> **AIM OF THE EXERCISE**: Retype every entry below without pictures.

> **DATASET RECORDS**:
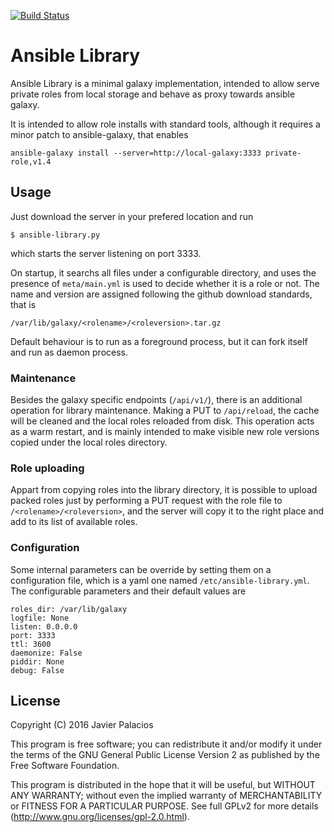 
[![Build Status](https://travis-ci.org/javiplx/ansible-library.svg?branch=master)](https://travis-ci.org/javiplx/ansible-library)

# Ansible Library

Ansible Library is a minimal galaxy implementation, intended to allow serve
private roles from local storage and behave as proxy towards ansible galaxy.

It is intended to allow role installs with standard tools, although it requires
a minor patch to ansible-galaxy, that enables

    ansible-galaxy install --server=http://local-galaxy:3333 private-role,v1.4

## Usage

Just download the server in your prefered location and run

    $ ansible-library.py

which starts the server listening on port 3333.

On startup, it searchs all files under a configurable directory, and uses the
presence of `meta/main.yml` is used to decide whether it is a role or not. The
name and version are assigned following the github download standards, that is

    /var/lib/galaxy/<rolename>/<roleversion>.tar.gz

Default behaviour is to run as a foreground process, but it can fork itself and
run as daemon process.

### Maintenance

Besides the galaxy specific endpoints (`/api/v1/`), there is an additional
operation for library maintenance. Making a PUT to `/api/reload`, the cache
will be cleaned and the local roles reloaded from disk. This operation acts
as a warm restart, and is mainly intended to make visible new role versions
copied under the local roles directory.

### Role uploading

Appart from copying roles into the library directory, it is possible to upload
packed roles just by performing a PUT request with the role file to
`/<rolename>/<roleversion>`, and the server will copy it to the right place and
add to its list of available roles.

### Configuration

Some internal parameters can be override by setting them on a configuration
file, which is a yaml one named `/etc/ansible-library.yml`. The configurable
parameters and their default values are

    roles_dir: /var/lib/galaxy
    logfile: None
    listen: 0.0.0.0
    port: 3333
    ttl: 3600
    daemonize: False
    piddir: None
    debug: False

## License

Copyright (C) 2016 Javier Palacios

This program is free software; you can redistribute it and/or
modify it under the terms of the GNU General Public License
Version 2 as published by the Free Software Foundation.

This program is distributed in the hope that it will be useful,
but WITHOUT ANY WARRANTY; without even the implied warranty of
MERCHANTABILITY or FITNESS FOR A PARTICULAR PURPOSE. See full
GPLv2 for more details (http://www.gnu.org/licenses/gpl-2.0.html).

> **TASK RESULT**:
[![Build Status](https://travis-ci.org/javiplx/ansible-library.svg?branch=master)](https://travis-ci.org/javiplx/ansible-library)

# Ansible Library

Ansible Library is a minimal galaxy implementation, intended to allow serve
private roles from local storage and behave as proxy towards ansible galaxy.

It is intended to allow role installs with standard tools, although it requires
a minor patch to ansible-galaxy, that enables

    ansible-galaxy install --server=http://local-galaxy:3333 private-role,v1.4

## Usage

Just download the server in your prefered location and run

    $ ansible-library.py

which starts the server listening on port 3333.

On startup, it searchs all files under a configurable directory, and uses the
presence of `meta/main.yml` is used to decide whether it is a role or not. The
name and version are assigned following the github download standards, that is

    /var/lib/galaxy/<rolename>/<roleversion>.tar.gz

Default behaviour is to run as a foreground process, but it can fork itself and
run as daemon process.

### Maintenance

Besides the galaxy specific endpoints (`/api/v1/`), there is an additional
operation for library maintenance. Making a PUT to `/api/reload`, the cache
will be cleaned and the local roles reloaded from disk. This operation acts
as a warm restart, and is mainly intended to make visible new role versions
copied under the local roles directory.

### Role uploading

Appart from copying roles into the library directory, it is possible to upload
packed roles just by performing a PUT request with the role file to
`/<rolename>/<roleversion>`, and the server will copy it to the right place and
add to its list of available roles.

### Configuration

Some internal parameters can be override by setting them on a configuration
file, which is a yaml one named `/etc/ansible-library.yml`. The configurable
parameters and their default values are

    roles_dir: /var/lib/galaxy
    logfile: None
    listen: 0.0.0.0
    port: 3333
    ttl: 3600
    daemonize: False
    piddir: None
    debug: False

## License

Copyright (C) 2016 Javier Palacios

This program is free software; you can redistribute it and/or
modify it under the terms of the GNU General Public License
Version 2 as published by the Free Software Foundation.

This program is distributed in the hope that it will be useful,
but WITHOUT ANY WARRANTY; without even the implied warranty of
MERCHANTABILITY or FITNESS FOR A PARTICULAR PURPOSE. See full
GPLv2 for more details (http://www.gnu.org/licenses/gpl-2.0.html).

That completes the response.